Hence, these findings are in favour of an association of elevated PRL levels with a more aggressive clinical course and less favourable outcome, among those patients in whom hyperprolactinemia is likely to result from stalk compression, usually associated with larger and more invasive tumours [15].
In order to assess the impact of hyperprolactinemia related to cosecretion by the pituitary tumour, we compared acromegalic patients staining positive for just GH with the ones with positive staining for both GH and PRL. Around 45% of our patients had positive immunostaining for both GH, PRL, a number in line with the one reported by Liang et al., although higher than the one reported by Rick et al and Varlamov et al. [16-19].
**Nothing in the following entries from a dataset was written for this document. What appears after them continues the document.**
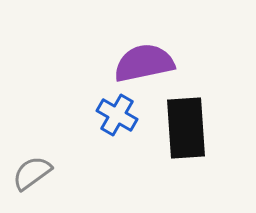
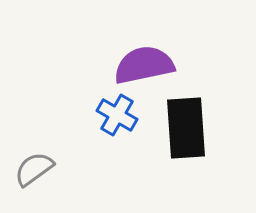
purple semicircle: moved 2 px down
gray semicircle: moved 2 px right, 4 px up
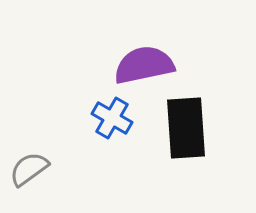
blue cross: moved 5 px left, 3 px down
gray semicircle: moved 5 px left
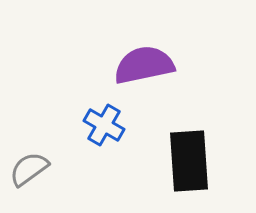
blue cross: moved 8 px left, 7 px down
black rectangle: moved 3 px right, 33 px down
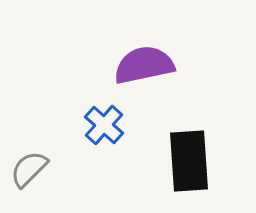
blue cross: rotated 12 degrees clockwise
gray semicircle: rotated 9 degrees counterclockwise
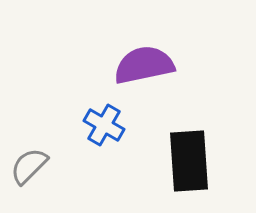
blue cross: rotated 12 degrees counterclockwise
gray semicircle: moved 3 px up
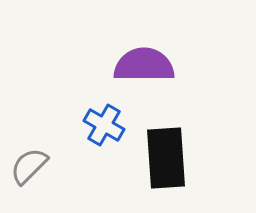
purple semicircle: rotated 12 degrees clockwise
black rectangle: moved 23 px left, 3 px up
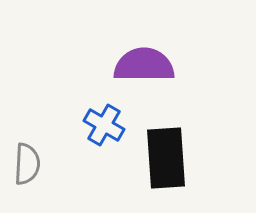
gray semicircle: moved 2 px left, 2 px up; rotated 138 degrees clockwise
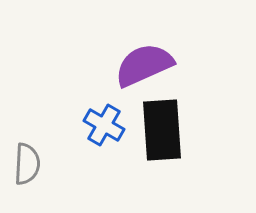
purple semicircle: rotated 24 degrees counterclockwise
black rectangle: moved 4 px left, 28 px up
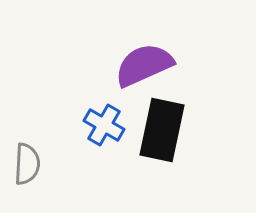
black rectangle: rotated 16 degrees clockwise
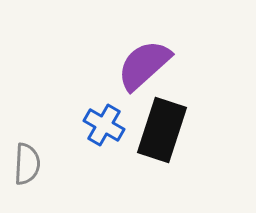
purple semicircle: rotated 18 degrees counterclockwise
black rectangle: rotated 6 degrees clockwise
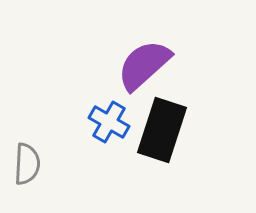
blue cross: moved 5 px right, 3 px up
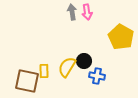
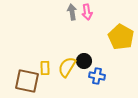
yellow rectangle: moved 1 px right, 3 px up
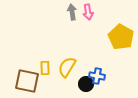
pink arrow: moved 1 px right
black circle: moved 2 px right, 23 px down
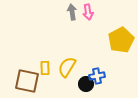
yellow pentagon: moved 3 px down; rotated 15 degrees clockwise
blue cross: rotated 21 degrees counterclockwise
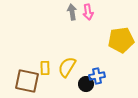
yellow pentagon: rotated 20 degrees clockwise
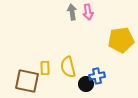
yellow semicircle: moved 1 px right; rotated 45 degrees counterclockwise
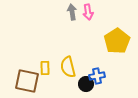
yellow pentagon: moved 4 px left, 1 px down; rotated 25 degrees counterclockwise
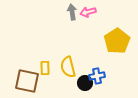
pink arrow: rotated 84 degrees clockwise
black circle: moved 1 px left, 1 px up
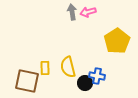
blue cross: rotated 21 degrees clockwise
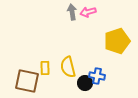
yellow pentagon: rotated 15 degrees clockwise
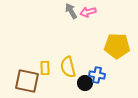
gray arrow: moved 1 px left, 1 px up; rotated 21 degrees counterclockwise
yellow pentagon: moved 5 px down; rotated 20 degrees clockwise
blue cross: moved 1 px up
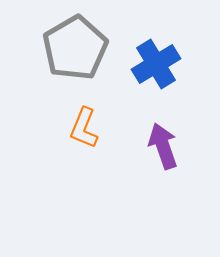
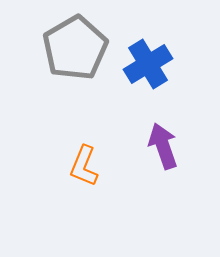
blue cross: moved 8 px left
orange L-shape: moved 38 px down
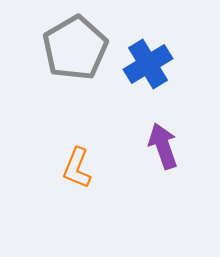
orange L-shape: moved 7 px left, 2 px down
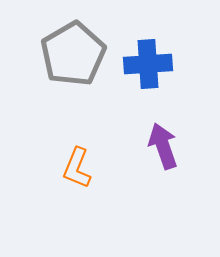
gray pentagon: moved 2 px left, 6 px down
blue cross: rotated 27 degrees clockwise
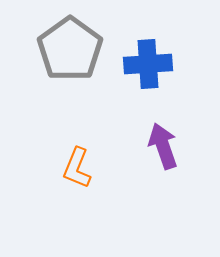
gray pentagon: moved 3 px left, 5 px up; rotated 6 degrees counterclockwise
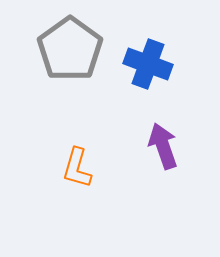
blue cross: rotated 24 degrees clockwise
orange L-shape: rotated 6 degrees counterclockwise
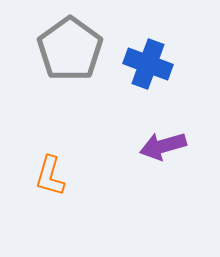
purple arrow: rotated 87 degrees counterclockwise
orange L-shape: moved 27 px left, 8 px down
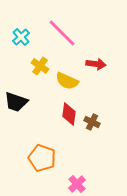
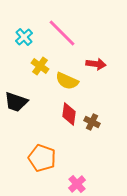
cyan cross: moved 3 px right
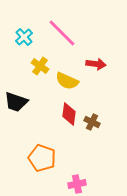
pink cross: rotated 30 degrees clockwise
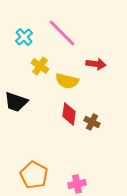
yellow semicircle: rotated 10 degrees counterclockwise
orange pentagon: moved 8 px left, 17 px down; rotated 8 degrees clockwise
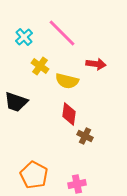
brown cross: moved 7 px left, 14 px down
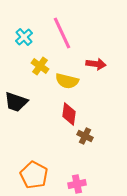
pink line: rotated 20 degrees clockwise
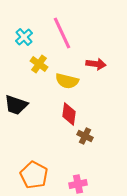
yellow cross: moved 1 px left, 2 px up
black trapezoid: moved 3 px down
pink cross: moved 1 px right
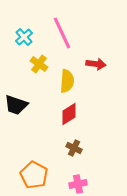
yellow semicircle: rotated 100 degrees counterclockwise
red diamond: rotated 50 degrees clockwise
brown cross: moved 11 px left, 12 px down
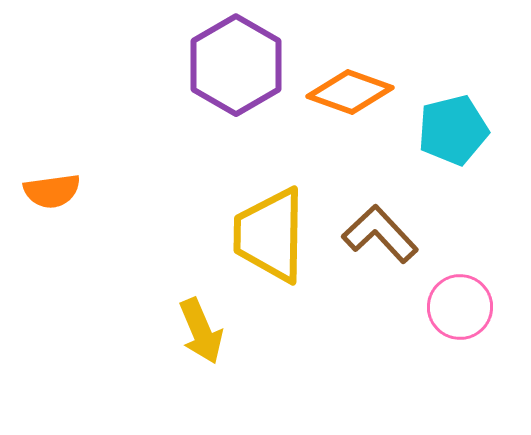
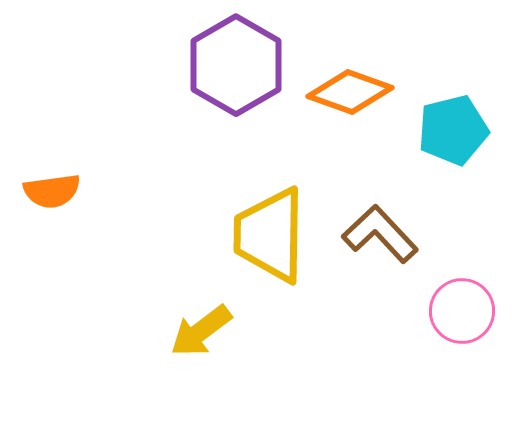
pink circle: moved 2 px right, 4 px down
yellow arrow: rotated 76 degrees clockwise
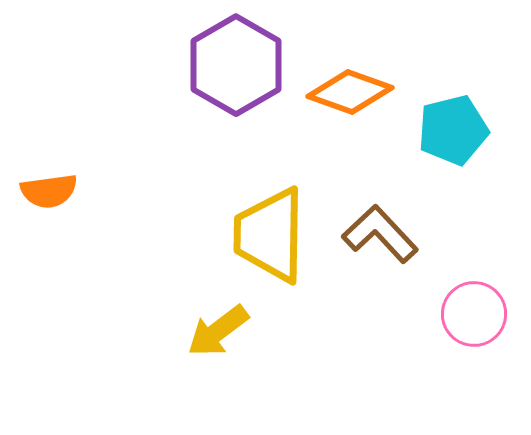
orange semicircle: moved 3 px left
pink circle: moved 12 px right, 3 px down
yellow arrow: moved 17 px right
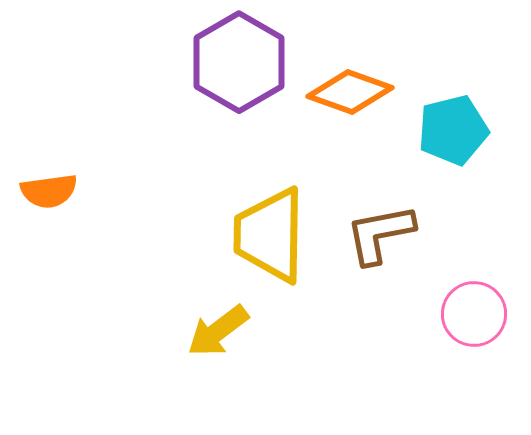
purple hexagon: moved 3 px right, 3 px up
brown L-shape: rotated 58 degrees counterclockwise
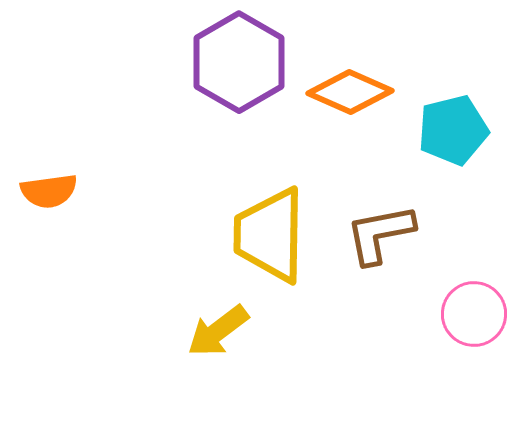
orange diamond: rotated 4 degrees clockwise
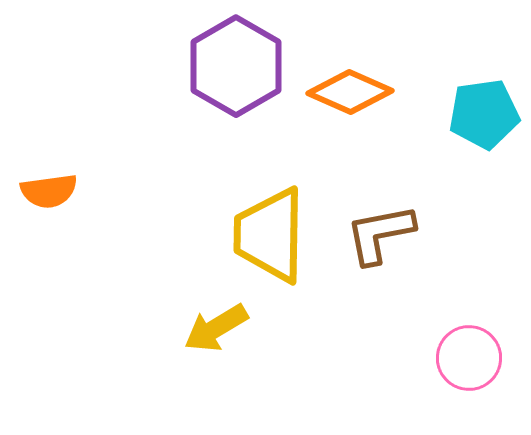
purple hexagon: moved 3 px left, 4 px down
cyan pentagon: moved 31 px right, 16 px up; rotated 6 degrees clockwise
pink circle: moved 5 px left, 44 px down
yellow arrow: moved 2 px left, 3 px up; rotated 6 degrees clockwise
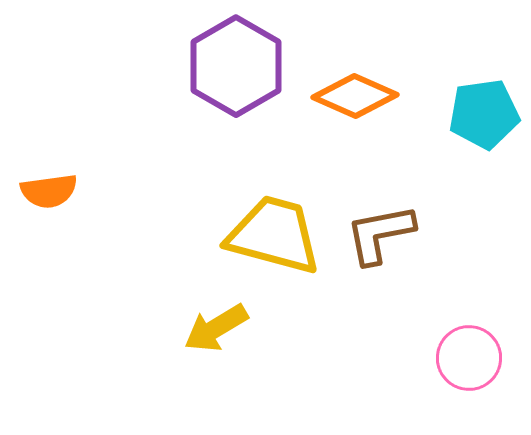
orange diamond: moved 5 px right, 4 px down
yellow trapezoid: moved 4 px right; rotated 104 degrees clockwise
Comparative analysis of these subgroups did not disclose significant differences. There was a trend towards a lower age and higher levels of GH and IGF-1 in the subgroup staining for GH and PRL. In terms of serum PRL levels no significant differences were noticed. Immunostaining for PRL did not always translate into hyperprolactinemia as observed in 33% of cases. Indeed, when normoprolactinemic patients with and without PRL immunostaining were compared, no differences concerning tumour presentation or final outcome were found. The retrospective nature of our study did not allow to categorize tumours staining for GH and PRL as mammosomatotroph adenomas or somatotroph-lactotroph adenomas and look for differences between these subtypes as performed by others [17,18].
Looking to those patients in whom hyperprolactinemia coexisted with macroadenoma and immunostaining positive both for GH and PRL, 8/11 normalized serum PRL after surgery. However, only 3 reached remission criteria. In the remaining 5, with persistence of disease, debulking of tumour was enough for PRL normalization reinforcing the dominant role of stalk compression for the occurrence of hyperprolactinemia.
The main constraints of this study are its retrospective nature and the number of patients included. Whether a more detailed characterization of the exact lineage profile of the dual staining tumours, namely whether they were monomorphous or dimorphous adenomas, could add any contribute to final results was far beyond the scope of the study. In conclusion, our results favour a poor outcome for hyperprolactinemic patients, when the underlying cause is stalk compression or, in other words, when the tumours are larger and likely to be more aggressive.